Alle reden vom Team. Taugt der Begriff überhaupt noch etwas, und welche Vorausset-zungen braucht ein erfolgreiches Team?

Text: Therese Jäggi 

Teamfähigkeit ist gefragt, und zwar wie sonst kaum eine andere Kompetenz. Ein Blick in die aktuellen Stellenportale zeigt, dass der Ausdruck praktisch in jeder Stellenausschreibung in irgendeiner Form erscheint. Wenn ein Bewerber ausnahmsweise mal nicht teamfähig sein muss, dann sollte er doch mindestens gerne im Team arbeiten oder teamorientiert sein. Auf die Stellensuchenden warten anderseits aufgestellte, kollegiale, engagierte, motivierte, dynamische oder eingespielte Teams. Der Begriff Teamfähigkeit erscheint derart häufig, dass man sich fragt, ob es sich dabei überhaupt noch um mehr als eine blosse Floskel handelt. «Häufig ist der Ausdruck tatsächlich nur noch eine Leerformel, weil es nicht wirklich interessiert, was damit gemeint ist», sagt Olaf Geramanis, Pädagoge und Dozent an der Fachhochschule Nordwestschweiz. Viele hielten allein schon die Tatsache, dass mehr als zwei Leute zugange seien für ausreichend, um von einem Team zu sprechen. «Ein Team aber zeichnet sich durch eine ganze Reihe von Merkmalen aus.» Unerlässliche Voraussetzungen sind seiner Meinung nach eine gemeinsam geschaffene Vertrauens- und Kooperationskultur. Ebenso dazu gehören die Frage nach sozialen Kompetenzen und der Umgang mit Status und Konflikten, aber auch Umgangsformen - sagt man sich du oder Sie? - und Rituale wie beispielsweise das Feierabendbier.

 

Übertriebene Assessments Laut Olaf Geramanis kann eine Person für sich allein gar nicht teamfähig sein. «Von jemandem Teamfähigkeit zu verlangen ist etwa so, wie wenn Sie von ihm erwarten, dass er sich allein im Kreis aufstellt.» Dass jemand allein aufgrund seiner Teamfähigkeit einfach so in ein Team passt, ist eine Illusion. «In vielen Firmen ist man fälschlicherweise der Ansicht, dass man mit teuren Assessments den ‹richtigen Mitarbeiter› findet und dann ein für allemal ausgesorgt hat.» Dafür würden regelrechte Prüfungsorgien veranstaltet.
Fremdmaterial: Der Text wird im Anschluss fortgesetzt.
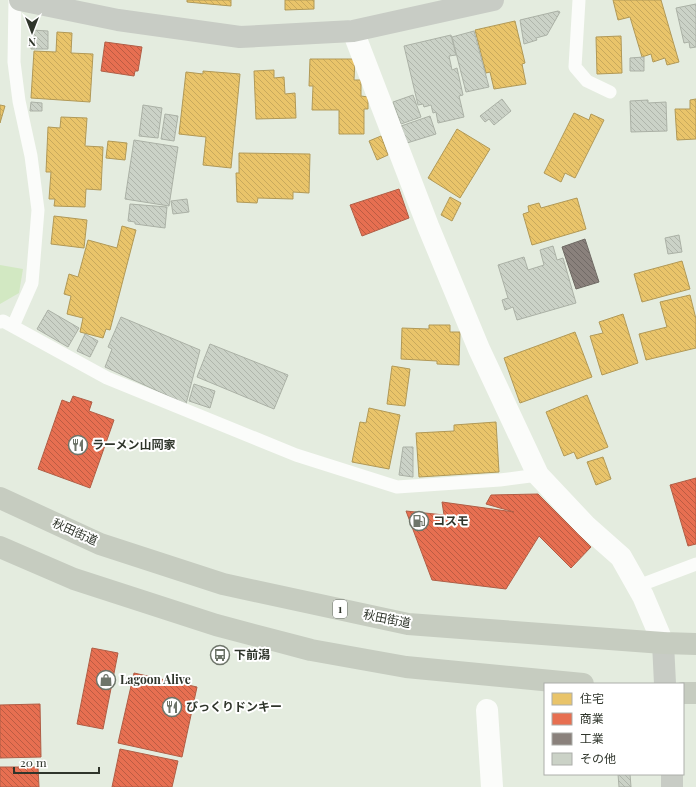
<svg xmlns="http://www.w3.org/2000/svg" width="696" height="787" viewBox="0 0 696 787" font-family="'Playfair Display','Noto Sans JP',serif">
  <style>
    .grass { fill: #d2e8c2 }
    .homes { fill: url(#homes-back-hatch); stroke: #b19957 }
    .shops { fill: url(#shops-back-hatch); stroke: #b05e46 }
    .industry { fill: url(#industry-back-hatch); stroke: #6f6a64 }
    .building { fill: url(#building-back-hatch); stroke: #abb1a6 }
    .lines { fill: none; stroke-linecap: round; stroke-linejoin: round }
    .lane { stroke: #fbfcfa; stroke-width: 13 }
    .street { stroke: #fbfcfa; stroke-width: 22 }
    .secondary { stroke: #c8ccc5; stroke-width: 22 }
    .primary { stroke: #c6ccc0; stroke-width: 22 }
    .labels { text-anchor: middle; stroke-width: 4; stroke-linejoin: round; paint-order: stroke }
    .shield { fill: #fff; stroke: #6d726b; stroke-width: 1 }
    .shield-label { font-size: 11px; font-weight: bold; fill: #2f352b }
    .poi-label { font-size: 12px; font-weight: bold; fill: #2f352b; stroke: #fff; text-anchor: start }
    .street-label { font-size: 12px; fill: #2f352b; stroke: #fff }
  </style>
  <defs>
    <pattern id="homes-back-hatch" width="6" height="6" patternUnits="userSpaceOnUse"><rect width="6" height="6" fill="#e9c46a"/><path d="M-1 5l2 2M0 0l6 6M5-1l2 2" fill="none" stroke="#c8a95c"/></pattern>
    <pattern id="shops-back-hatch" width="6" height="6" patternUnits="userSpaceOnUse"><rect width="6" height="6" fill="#e76f51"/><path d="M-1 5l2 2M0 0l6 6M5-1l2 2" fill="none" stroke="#bc5c43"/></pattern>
    <pattern id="industry-back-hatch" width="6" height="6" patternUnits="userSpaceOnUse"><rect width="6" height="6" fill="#8a817c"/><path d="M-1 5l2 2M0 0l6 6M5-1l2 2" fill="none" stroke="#716a66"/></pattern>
    <pattern id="building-back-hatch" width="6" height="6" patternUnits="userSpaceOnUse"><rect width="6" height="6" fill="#cbd2c7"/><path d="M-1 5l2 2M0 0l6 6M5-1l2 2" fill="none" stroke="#afb5ab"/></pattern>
  </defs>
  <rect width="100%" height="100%" fill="#e4ecdf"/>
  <!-- grass -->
  <path class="grass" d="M0 265 23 269 19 293 0 304Z"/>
  <!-- homes -->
  <g class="homes">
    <path d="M187 0H231V6L187 2Z"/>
    <path d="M285 0H314V9L285 10Z"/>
    <path d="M613 0H661L679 62 667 65 665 58 653 62 651 54 642 57 630 17 618 20Z"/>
    <path d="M515 21 525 63 522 64 526 84 494 89 490 72 486 73 475 30Z"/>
    <path d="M57 32 72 33 71 53 93 54 90 102 31 98 34 51 56 52Z"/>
    <path d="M621 36 622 73 597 74 596 37Z"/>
    <path d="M310 59H355L354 80H361V96L368 97V109H364V134H339V110H312L313 86H309Z"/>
    <path d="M274 70V78L284 77 285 94 295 93 296 118 256 119 254 71Z"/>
    <path d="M203 71 240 74 231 168 203 165 206 137 179 134 186 72 203 74Z"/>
    <path d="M696 99V139L677 140 675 109H690V100Z"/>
    <path d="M0 105 5 106 0 123Z"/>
    <path d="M574 113 589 120 591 114 604 120 575 178 565 173 561 182 544 173Z"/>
    <path d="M61 117 87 118 85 146 103 147 101 190 86 189 85 207 54 206 55 199H49L51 172H46L48 127 60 128Z"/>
    <path d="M457 129 490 149 460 198 428 178Z"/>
    <path d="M381 136 388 155 377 160 369 141Z"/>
    <path d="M108 141 127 143 125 160 106 158Z"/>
    <path d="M239 153 310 154 309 193 293 192V199L258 198 257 203 237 202 236 173H239Z"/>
    <path d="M450 197 461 203 452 221 441 215Z"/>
    <path d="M577 198 586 229 532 245 523 214 529 212 528 206 539 203 541 208Z"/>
    <path d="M54 216 87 220 84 248 51 244Z"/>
    <path d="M122 226 136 230 110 330 106 329 103 338 80 332 83 318 67 314 71 296 64 294 69 274 78 277 88 240 117 248Z"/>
    <path d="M682 261 690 289 642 302 634 274Z"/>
    <path d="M690 295 696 319V348L646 360 639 334 667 327 660 302Z"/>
    <path d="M623 314 638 363 602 375 590 336 603 333 599 322Z"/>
    <path d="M429 325H450V332H460L459 365 437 364V361L401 359 402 328 429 329Z"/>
    <path d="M575 332 592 377 520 403 504 358Z"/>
    <path d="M392 366 410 369 405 406 387 404Z"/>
    <path d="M587 395 608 447 577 459 574 452 564 456 546 412Z"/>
    <path d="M369 408 400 415 389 469 352 462 360 422 366 423Z"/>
    <path d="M496 422 499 472 419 477 416 433 454 431V425Z"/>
    <path d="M603 457 611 479 596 485 587 462Z"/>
  </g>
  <!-- shops -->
  <g class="shops">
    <path d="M105 42 142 47 138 71H135L134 76 101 71Z"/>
    <path d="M399 189 409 218 362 236 350 205Z"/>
    <path d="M73 396 92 402 89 411 114 420 90 488 38 469 62 400 70 403Z"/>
    <path d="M696 478V544L688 546 670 485Z"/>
    <path d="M538 494 591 547 571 568 539 536 506 589 432 580 406 511 444 515 442 502 514 512 486 504 491 495Z"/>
    <path d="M92 648 118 653 103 729 77 724Z"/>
    <path d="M134 673 197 687 182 757 118 743Z"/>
    <path d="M40 704 41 757 0 758V705Z"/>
    <path d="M120 749 178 761 172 787H112Z"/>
    <path d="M0 767H38L39 787H0Z"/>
  </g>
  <!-- industry -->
  <path class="industry" d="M585 239 599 282 576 289 562 247Z"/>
  <!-- building -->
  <g class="building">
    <path d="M696 4V47L690 48 689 42 684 43 676 8Z"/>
    <path d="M558 11 560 12 547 35 536 38 537 40 524 44 520 20Z"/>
    <path d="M32 30 48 31V49H31Z"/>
    <path d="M474 31 489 87 466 92 452 37Z"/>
    <path d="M451 35 456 55 449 56 452 70 457 68 463 95 459 96 464 117 438 123 436 112 433 113 431 105 424 107 423 104 418 105 404 46Z"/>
    <path d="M644 57V71H630V58Z"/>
    <path d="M413 95 421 117 401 124 393 102Z"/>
    <path d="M502 99 511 111 494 125 489 119 485 122 480 116Z"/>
    <path d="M648 100V103L666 102 667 131 631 132 630 101Z"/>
    <path d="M31 102 42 103V111H30Z"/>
    <path d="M143 105 162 108 158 138 139 136Z"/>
    <path d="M165 114 178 116 174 141 161 139Z"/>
    <path d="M430 116 436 134 407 143 401 126Z"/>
    <path d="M134 140 178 147 169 206 125 199Z"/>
    <path d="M187 199 189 212 173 214 171 201Z"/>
    <path d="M130 204 167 207 165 228 135 224V222L128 221Z"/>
    <path d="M679 235 682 252 668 254 665 238Z"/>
    <path d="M553 246 557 260 563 258 576 303 517 320 513 307 505 310 502 300 508 298 498 265 524 257 528 270 544 265 540 250Z"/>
    <path d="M48 310 79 328 68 347 37 329Z"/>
    <path d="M121 317 200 350 186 404 105 367 112 349 108 347Z"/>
    <path d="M85 334 98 341 90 357 77 351Z"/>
    <path d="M210 344 288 375 274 409 197 377Z"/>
    <path d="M194 384 215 391 210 408 189 401Z"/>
    <path d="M403 447H413V477L399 475Z"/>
    <path d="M618 774H630L631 787H619Z"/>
  </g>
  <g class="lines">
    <!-- lane -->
    <g class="lane">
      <path d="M579 0 575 67 587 81 610 92"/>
      <path d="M0 322 3 321 107 378 296 455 397 487 500 480 538 475"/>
      <path d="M13 326 32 283 38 210 31 156 19 101 14 62 15 0"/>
      <path d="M638 586 696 564"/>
    </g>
    <!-- street -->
    <g class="street">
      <path d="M353 31 428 226 479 349 538 475 586 526 621 557 643 596 663 643"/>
      <path d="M487 710 492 787"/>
    </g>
    <!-- secondary -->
    <g class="secondary">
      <path d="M20 0 118 20 240 37 353 31 493 0"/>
      <path d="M663 643 665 684"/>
      <path d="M672 774V787"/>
    </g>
    <!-- primary -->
    <g class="primary">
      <path d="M0 498 100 544 223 584 408 624 663 643 696 644"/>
      <path d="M0 547 74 579 216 625 311 650 406 667 583 684"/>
      <path d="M683 693H696"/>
    </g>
  </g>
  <!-- icons -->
  <defs>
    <symbol id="restaurant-ring" viewBox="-11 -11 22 22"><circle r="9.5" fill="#fff" stroke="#6e756a" stroke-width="1.5"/><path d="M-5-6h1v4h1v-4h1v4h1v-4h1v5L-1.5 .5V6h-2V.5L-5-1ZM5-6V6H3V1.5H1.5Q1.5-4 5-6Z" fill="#6e756a"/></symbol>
    <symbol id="fuel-ring" viewBox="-11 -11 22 22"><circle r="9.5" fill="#fff" stroke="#6e756a" stroke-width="1.5"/><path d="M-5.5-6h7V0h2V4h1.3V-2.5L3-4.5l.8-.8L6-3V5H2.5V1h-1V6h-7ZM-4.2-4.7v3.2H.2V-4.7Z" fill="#6e756a"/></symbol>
    <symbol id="bus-ring" viewBox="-11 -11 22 22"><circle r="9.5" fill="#fff" stroke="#6e756a" stroke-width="1.5"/><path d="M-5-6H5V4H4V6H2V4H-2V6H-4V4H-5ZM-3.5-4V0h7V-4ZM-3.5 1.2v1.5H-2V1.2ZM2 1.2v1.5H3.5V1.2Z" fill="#6e756a"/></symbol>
    <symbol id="shop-ring" viewBox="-11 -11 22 22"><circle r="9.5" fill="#fff" stroke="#6e756a" stroke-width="1.5"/><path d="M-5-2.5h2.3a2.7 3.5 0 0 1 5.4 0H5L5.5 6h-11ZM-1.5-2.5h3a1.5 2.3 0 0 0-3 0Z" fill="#6e756a"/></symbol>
  </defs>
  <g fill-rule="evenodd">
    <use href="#restaurant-ring" x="67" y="434" width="22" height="22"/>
    <use href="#fuel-ring" x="408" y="510" width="22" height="22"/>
    <use href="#bus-ring" x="209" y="644" width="22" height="22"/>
    <use href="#shop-ring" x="95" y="669" width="22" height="22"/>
    <use href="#restaurant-ring" x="161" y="696" width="22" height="22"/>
  </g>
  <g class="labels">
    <!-- shield labels -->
    <rect class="shield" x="333" y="600" width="14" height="18" rx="3"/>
    <g class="shield-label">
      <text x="340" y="613">1</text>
    </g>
    <!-- poi labels -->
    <g class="poi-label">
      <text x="92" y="449">ラーメン山岡家</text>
      <text x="433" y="525">コスモ</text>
      <text x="234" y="659">下前潟</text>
      <text x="120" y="684">Lagoon Alive</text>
      <text x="186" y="711">びっくりドンキー</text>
    </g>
    <!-- street labels -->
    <g class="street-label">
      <text transform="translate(75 532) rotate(24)" y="4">秋田街道</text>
      <text transform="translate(387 619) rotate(11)" y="4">秋田街道</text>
    </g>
  </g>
  <!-- legend -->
  <rect x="544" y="683" width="140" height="92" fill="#ffffff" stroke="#acaeaa"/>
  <rect x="552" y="693" width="20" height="12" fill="#e9c46a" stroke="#acaeaa"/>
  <text x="580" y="703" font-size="12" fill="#2f352b">住宅</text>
  <rect x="552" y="713" width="20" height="12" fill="#e76f51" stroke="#acaeaa"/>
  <text x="580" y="723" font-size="12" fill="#2f352b">商業</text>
  <rect x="552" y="733" width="20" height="12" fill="#8a817c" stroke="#acaeaa"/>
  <text x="580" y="743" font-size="12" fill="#2f352b">工業</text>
  <rect x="552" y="753" width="20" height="12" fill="#cbd2c7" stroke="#acaeaa"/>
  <text x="580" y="763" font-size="12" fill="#2f352b">その他</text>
  <!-- north arrow -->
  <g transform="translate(32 32) rotate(180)" stroke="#ffffff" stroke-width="3" paint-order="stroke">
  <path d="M0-3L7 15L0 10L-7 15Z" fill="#2f352b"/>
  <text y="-6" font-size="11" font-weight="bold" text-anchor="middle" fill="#2f352b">N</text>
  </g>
  <!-- scale -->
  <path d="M14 767v6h85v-6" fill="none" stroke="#2f352b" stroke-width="2"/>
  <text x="20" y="767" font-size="12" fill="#2f352b" stroke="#ffffff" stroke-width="3" paint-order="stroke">20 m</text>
</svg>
Viel wichtiger als einen solchen einmaligen Aufwand zu betreiben, ist aber, ein Team als einen lebendigen Organismus zu betrachten, der regelmässig betreut und gecoacht werden muss. «Ein Team ist nicht statisch.» Ob und wie die Teammitglieder zusammenpassten, müsse immer wieder neu austariert werden. «Um zu einer tragfähigen Vertrauenskultur zu gelangen, braucht es allerdings eine gewisse Zeit», so Olaf Geramanis, und zwar mehr als drei Tage und einen Workshop. Wenn Teams keine Zeit haben, um Rollen, Funktionen und Positionen zueinander zu klären und verlässlich einzuspielen, dann kann keine Rede mehr von einem Team sein, vielmehr handle es sich dabei um Taskforces, welche unter grossem zeitlichem Druck agierten. «Darin liegt ein grosses Paradox.» Firmen verlangen von ihren Mitarbeitenden neben den fachlichen auch soziale Kompetenzen, gleichzeitig gewähren sie ihnen nicht ausreichend Zeit, diese auch im Sinne der Unternehmung weiterzuentwickeln. Als Gegenstrategie zum rein ökonomischen Leistungs- und Mobilitätsdruck empfiehlt Geramanis «Inseln der Verlässlichkeit» zu bilden. Unternehmen täten gut daran, ihre Mitarbeitenden wissen zu lassen, dass sie mit bestimmten Gegebenheiten auch übermorgen noch rechnen könnten. Seit wann reden eigentlich alle vom Team? Laut Olaf Geramanis hielt der Ausdruck Ende der 1980er-Jahre Einzug ins Büro. In den grossen Unternehmen empfand man die herkömmliche Struktur mit mehreren Hierarchiestufen als schwerfällig und überholt. Flache Hierarchien - so lautete das neue Führungsprinzip. Einzelne Hierarchiestufen verschwanden und an ihrer Stelle entstanden immer mehr Teams. Entdeckt wurde die Gruppenarbeit aber schon früher in der Industrie, wo sie unter dem Schlagwort «Toyotismus» als Alternative zur Fliessbandarbeit propagiert wurde.

 

Rehabilitation der Einzelarbeit
In seinem Buch «Gefährliche Managementwörter und wie man sie vermeiden sollte» nimmt sich auch Fredmund Malik des Begriffs Teamarbeit an. Der Leiter des St. Galler Malik Management Zentrums und Autor zahlreicher Bücher über Management stellt fest, dass Teamarbeit fast ausnahmslos positiv verwendet wird. Teamarbeit werde nicht als eine von mehreren möglichen Formen des Arbeitens erachtet, sondern als einzig wünschenswerte. «Teams gelten grundsätzlich als dem Einzelnen über- legen. Das Team wird per se als gut, effizient, kreativ und erfolgreich angesehen.» Für die Richtigkeit dieser These gibt es laut Malik «nicht den geringsten Beweis». Zwar brauche es Teamarbeit, doch darin die einzige Form brauchbaren Arbeitens zu sehen, ist für ihn nichts anderes als Dogmatismus. Der seiner Meinung nach zu Unrecht im Schatten der Teamarbeit stehenden Einzelarbeit verhilft er zu neuem Glanz mit dem Argument, dass die wirklich grossen Würfe von einzelnen Menschen stammen. Weder gebe es Teamkompositionen noch Teammalerei, auch seien keine Werke der Weltliteratur oder Bildhauerei bekannt, die von einem Team geschaffen wurden.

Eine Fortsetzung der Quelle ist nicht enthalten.